Instruction
Your answer needs to include each line of the records in which the string "mois" can be found.

*** Information given Section Begins ***

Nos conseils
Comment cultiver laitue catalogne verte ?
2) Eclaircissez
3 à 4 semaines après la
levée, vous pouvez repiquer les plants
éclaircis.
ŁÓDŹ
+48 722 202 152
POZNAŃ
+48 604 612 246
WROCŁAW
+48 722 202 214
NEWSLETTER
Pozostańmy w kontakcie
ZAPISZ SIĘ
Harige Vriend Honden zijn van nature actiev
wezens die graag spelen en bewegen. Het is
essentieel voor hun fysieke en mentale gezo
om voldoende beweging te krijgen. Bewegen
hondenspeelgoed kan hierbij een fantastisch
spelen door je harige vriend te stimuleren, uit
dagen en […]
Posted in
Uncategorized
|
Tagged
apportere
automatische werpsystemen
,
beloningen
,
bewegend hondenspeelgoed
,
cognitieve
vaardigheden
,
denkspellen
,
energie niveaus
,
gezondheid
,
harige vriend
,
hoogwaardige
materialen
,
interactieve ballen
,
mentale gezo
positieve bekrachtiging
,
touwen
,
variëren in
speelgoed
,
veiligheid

*** Information given Section Ends ***
*** Information given Section Begins ***

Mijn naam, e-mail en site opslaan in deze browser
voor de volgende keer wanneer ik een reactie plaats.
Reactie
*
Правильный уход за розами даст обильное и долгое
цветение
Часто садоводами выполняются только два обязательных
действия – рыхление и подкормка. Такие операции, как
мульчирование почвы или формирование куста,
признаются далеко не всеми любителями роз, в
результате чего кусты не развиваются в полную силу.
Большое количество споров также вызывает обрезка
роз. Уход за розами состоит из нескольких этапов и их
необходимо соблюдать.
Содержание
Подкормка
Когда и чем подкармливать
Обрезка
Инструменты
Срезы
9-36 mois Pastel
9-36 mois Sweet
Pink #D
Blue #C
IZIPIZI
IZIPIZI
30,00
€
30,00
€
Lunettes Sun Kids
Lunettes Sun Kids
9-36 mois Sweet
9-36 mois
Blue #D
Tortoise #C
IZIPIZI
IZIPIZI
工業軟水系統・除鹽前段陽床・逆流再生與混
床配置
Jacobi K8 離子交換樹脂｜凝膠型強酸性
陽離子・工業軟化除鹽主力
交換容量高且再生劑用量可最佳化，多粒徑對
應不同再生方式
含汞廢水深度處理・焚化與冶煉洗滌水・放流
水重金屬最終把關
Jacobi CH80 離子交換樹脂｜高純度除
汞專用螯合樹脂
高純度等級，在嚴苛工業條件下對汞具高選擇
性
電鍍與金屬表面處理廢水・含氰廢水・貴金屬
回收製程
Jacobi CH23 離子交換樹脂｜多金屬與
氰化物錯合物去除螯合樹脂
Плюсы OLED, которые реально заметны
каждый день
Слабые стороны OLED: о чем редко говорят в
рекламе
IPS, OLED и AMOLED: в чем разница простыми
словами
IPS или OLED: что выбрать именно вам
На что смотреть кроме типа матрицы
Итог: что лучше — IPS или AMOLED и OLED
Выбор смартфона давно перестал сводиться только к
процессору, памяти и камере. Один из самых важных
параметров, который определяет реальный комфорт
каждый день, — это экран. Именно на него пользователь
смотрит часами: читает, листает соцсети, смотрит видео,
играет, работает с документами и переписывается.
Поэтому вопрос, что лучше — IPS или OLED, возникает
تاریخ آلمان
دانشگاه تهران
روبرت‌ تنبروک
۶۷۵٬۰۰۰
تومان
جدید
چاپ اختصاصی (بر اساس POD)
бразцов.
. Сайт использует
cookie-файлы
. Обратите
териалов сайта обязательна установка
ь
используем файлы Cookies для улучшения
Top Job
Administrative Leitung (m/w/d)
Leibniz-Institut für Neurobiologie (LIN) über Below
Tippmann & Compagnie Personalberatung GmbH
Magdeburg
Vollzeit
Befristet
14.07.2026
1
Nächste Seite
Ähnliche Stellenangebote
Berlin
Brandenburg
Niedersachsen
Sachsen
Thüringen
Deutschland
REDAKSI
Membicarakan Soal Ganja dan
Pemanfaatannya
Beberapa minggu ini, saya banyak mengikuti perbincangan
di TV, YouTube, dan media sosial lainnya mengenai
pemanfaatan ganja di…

*** Information given Section Ends ***

Answer area
9-36 mois Pastel
9-36 mois Sweet
9-36 mois Sweet
9-36 mois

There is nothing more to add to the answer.